Anyhow - doing an app, & one they WANT to create? Keeps them interested, teaches them to "tune/profile/optimize" & even EXTEND their own work!
It's important for 'noobs' out of academia imo as well, & for perhaps the MOST important part: JOB INTERVIEWS!
It shows initiative as well as your skillsets above & beyo
Just like math, programming is inherently interesting, so yes, kids still take an interest in it. I think b/c of javascript there's probably ore programmers today than ever before and the profile of those people has changed from geek to just average.
You are absolutely right. I've learned many programming languages and related technologies as a kid and as an adult. Each and every time I start with something new, it's the same excitement, the same enjoyment at creating something. Just a few months ago I read about CSS media queries and built an HTML+CSS only page (no Javascript) that shows what my browser reports as my screen's resolution. It's just a copy'n'paste job of the same CSS rule with a different dpi number each time.
But I enjoyed it. It was a great satisfaction to see it working. I immediately uploaded it to my webspace and tried it out with the various devices I have available. I got out a ruler, measured the displays of my devices and compared the reported dpi with the actual physical dpi. I probably got about 1 hour of fun out of some trivial CSS and a web page that displays nothing but a number. And that's despite the fact that I've done considerably more fancy stuff in the past (e.g. a demo with wobble effects and vector balls in assembly language)

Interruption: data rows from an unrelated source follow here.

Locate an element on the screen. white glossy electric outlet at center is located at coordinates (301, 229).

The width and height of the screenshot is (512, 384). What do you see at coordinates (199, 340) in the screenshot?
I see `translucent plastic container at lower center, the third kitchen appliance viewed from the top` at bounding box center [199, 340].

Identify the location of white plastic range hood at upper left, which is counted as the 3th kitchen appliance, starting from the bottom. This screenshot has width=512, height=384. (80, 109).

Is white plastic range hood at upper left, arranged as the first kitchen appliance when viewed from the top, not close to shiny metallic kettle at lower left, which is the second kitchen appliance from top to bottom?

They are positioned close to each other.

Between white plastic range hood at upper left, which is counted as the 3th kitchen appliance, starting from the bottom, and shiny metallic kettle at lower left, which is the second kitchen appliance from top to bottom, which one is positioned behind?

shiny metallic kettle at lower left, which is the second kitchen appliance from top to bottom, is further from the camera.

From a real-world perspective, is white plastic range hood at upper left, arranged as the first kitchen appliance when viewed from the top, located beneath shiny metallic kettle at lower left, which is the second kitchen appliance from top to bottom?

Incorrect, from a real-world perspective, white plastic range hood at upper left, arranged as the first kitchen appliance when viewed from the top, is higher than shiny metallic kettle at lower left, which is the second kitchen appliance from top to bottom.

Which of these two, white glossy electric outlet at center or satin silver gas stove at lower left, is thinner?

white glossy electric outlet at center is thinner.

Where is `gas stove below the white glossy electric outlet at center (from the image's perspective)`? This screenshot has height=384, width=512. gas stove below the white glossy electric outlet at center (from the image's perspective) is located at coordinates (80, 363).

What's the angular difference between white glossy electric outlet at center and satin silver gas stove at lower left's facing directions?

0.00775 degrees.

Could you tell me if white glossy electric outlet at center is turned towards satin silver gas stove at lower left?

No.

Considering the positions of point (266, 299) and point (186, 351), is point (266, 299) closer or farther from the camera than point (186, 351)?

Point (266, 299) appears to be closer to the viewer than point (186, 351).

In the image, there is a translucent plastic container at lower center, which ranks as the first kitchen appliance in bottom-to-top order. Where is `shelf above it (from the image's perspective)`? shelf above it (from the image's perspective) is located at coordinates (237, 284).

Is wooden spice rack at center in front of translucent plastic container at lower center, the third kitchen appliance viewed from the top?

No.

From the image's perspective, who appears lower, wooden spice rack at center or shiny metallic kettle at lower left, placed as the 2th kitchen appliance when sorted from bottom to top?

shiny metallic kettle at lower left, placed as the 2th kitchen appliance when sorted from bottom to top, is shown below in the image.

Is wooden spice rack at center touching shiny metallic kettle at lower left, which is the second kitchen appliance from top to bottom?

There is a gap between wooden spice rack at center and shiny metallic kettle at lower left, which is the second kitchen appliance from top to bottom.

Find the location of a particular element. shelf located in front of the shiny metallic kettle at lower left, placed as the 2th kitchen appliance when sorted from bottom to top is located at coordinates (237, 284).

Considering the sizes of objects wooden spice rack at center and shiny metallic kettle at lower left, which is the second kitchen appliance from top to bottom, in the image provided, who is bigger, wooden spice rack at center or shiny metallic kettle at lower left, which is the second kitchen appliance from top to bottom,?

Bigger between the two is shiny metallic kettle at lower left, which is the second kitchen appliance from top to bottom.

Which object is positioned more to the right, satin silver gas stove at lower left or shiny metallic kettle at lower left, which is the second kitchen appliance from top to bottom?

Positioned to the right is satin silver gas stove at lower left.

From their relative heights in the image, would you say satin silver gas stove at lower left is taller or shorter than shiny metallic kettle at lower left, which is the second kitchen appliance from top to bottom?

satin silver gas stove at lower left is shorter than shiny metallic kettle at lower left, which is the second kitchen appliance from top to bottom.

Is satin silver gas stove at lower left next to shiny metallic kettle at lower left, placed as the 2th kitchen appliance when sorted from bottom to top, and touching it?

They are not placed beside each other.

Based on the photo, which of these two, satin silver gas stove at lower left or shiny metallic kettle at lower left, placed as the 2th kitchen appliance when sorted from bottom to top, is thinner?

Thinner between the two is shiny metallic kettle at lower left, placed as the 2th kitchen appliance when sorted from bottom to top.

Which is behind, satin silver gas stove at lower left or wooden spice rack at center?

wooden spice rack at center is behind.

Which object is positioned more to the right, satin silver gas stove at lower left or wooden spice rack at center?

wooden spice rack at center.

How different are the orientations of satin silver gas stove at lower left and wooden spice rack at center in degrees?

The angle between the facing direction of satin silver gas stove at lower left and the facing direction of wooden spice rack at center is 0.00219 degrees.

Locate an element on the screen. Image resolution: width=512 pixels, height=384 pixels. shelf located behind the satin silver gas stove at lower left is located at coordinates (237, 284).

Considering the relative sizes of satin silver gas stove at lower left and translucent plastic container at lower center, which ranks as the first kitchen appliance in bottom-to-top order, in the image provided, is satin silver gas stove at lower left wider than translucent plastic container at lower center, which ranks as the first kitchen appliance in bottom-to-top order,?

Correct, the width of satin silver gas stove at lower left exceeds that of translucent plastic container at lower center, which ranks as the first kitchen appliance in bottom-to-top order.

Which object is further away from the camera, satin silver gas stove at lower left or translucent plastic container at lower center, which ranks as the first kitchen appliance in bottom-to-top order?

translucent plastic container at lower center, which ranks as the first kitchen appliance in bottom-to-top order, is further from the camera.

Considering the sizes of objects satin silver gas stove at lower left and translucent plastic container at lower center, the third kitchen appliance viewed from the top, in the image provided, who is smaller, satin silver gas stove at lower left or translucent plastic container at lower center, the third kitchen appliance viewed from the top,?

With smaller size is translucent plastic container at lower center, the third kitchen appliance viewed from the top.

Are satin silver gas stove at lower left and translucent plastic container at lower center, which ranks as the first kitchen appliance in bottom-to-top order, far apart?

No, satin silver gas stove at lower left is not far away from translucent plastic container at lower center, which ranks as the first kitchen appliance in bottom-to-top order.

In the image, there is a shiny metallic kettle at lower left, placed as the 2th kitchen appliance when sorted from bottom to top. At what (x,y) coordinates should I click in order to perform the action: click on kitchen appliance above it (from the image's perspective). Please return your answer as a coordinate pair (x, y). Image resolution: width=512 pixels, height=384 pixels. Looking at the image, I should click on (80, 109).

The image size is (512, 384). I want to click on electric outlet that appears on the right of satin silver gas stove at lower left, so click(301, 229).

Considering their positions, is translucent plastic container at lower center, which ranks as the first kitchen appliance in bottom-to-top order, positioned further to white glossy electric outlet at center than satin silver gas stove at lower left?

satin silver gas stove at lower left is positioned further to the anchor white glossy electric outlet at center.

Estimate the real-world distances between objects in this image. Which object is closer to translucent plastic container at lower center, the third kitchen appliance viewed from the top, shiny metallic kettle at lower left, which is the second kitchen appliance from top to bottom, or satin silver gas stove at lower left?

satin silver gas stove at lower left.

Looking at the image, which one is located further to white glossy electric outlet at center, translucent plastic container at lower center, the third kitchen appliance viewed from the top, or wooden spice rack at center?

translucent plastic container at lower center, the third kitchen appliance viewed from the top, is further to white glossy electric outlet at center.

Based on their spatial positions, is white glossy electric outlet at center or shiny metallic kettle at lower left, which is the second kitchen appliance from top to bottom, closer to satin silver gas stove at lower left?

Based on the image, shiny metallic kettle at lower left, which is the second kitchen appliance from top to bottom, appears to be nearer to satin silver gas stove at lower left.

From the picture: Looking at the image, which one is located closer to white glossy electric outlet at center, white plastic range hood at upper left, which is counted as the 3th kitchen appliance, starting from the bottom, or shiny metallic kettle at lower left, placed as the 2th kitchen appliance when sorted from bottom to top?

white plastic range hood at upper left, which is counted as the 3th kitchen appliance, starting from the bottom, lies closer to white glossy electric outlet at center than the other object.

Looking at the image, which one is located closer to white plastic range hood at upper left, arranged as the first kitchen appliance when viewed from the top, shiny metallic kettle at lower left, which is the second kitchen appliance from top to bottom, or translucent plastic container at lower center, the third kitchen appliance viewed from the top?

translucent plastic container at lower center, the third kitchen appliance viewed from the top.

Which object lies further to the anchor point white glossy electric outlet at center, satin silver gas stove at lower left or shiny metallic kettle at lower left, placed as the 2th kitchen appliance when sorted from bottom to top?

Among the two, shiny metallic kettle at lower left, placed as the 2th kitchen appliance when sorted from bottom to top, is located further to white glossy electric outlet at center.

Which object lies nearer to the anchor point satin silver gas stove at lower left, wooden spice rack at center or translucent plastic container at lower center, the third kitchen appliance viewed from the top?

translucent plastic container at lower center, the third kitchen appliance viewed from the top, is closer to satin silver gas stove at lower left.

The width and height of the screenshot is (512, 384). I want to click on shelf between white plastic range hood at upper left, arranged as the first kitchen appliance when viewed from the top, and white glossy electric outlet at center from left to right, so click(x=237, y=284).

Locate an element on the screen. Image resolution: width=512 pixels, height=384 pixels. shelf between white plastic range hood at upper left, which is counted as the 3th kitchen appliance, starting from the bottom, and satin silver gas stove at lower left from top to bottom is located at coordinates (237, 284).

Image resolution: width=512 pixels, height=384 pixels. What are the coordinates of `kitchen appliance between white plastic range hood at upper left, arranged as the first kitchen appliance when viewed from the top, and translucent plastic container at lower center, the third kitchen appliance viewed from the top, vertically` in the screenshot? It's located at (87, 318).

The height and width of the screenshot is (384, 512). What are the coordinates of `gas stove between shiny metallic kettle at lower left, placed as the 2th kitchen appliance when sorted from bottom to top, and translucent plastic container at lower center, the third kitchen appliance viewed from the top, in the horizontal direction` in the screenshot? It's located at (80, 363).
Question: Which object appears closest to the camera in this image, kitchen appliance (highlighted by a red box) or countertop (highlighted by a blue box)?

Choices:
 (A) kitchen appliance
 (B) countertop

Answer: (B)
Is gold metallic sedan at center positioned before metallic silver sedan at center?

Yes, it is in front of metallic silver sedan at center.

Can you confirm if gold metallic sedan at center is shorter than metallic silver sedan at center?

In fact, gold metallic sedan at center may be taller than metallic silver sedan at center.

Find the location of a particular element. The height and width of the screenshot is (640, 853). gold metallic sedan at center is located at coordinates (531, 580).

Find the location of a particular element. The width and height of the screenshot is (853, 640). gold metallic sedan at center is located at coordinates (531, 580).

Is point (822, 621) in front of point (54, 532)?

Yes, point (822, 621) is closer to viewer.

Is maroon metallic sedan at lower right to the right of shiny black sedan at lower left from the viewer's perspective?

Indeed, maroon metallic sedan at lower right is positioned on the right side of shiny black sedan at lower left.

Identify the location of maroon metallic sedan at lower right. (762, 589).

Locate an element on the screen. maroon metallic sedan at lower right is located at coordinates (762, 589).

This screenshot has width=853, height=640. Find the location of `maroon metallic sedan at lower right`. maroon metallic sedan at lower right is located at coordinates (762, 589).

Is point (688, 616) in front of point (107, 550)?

But to me learning something new, experimenting with it and using it to create something on my own is enjoyment in and of itself. The notion that this could be boring is absurd to me.
But as you said: Some people find this stuff fascinating, most people don't.
You can't teach a kid to enjoy programming, just as you can't teach him to enjoy playing football. If he doesn't, he doesn't. You may teach him to do it, even force him to (this is more common with sports than programming, though) but you can never teach him to enjoy it.
That being said, what you can do is show kids that programming exists. Back in the day it was normal to type in BASIC listings from magazines. Everybody who owned a computer knew about programming at least in principle. Everybody grokked the fact that software is not something magical like electricity (which comes from the socket) or steaks (which come from the supermarket), created by some large faceless corporations through unknown processes which the ordinary user could not hope to understand, let alone replicate.
These days, unfortunately, most computer users lack this understanding. For them, software IS something that ordinary people cannot create themselves. And this misperception keeps a lot of kids who would otherwise enjoy programming, from ever trying it out. They simply don't know that programming exists as a hobby. But THAT'S something that can be changed.
This is a psychological issue. It's like a kid stopping to play with bricks after seeing the Chinese Wall on TV. This happens. Unfortunately a lot of people are like that to some degree (especially adults). But truly creative minds are not like that. An artist does not drop his art after visiting a museum. The creations of others are inspiration, not intimidation.
Yes. Me.
http://tinyurl.com/42geekcode
Our fancy home Windows machine offers too many distractions, but the TRS-80 turned out to be enjoyable and provides immediate gratification. The Kim-1 turned out to fascinate, too. Before you all start hating on Basic and machine code, remember that you learned arithmetic before calculus.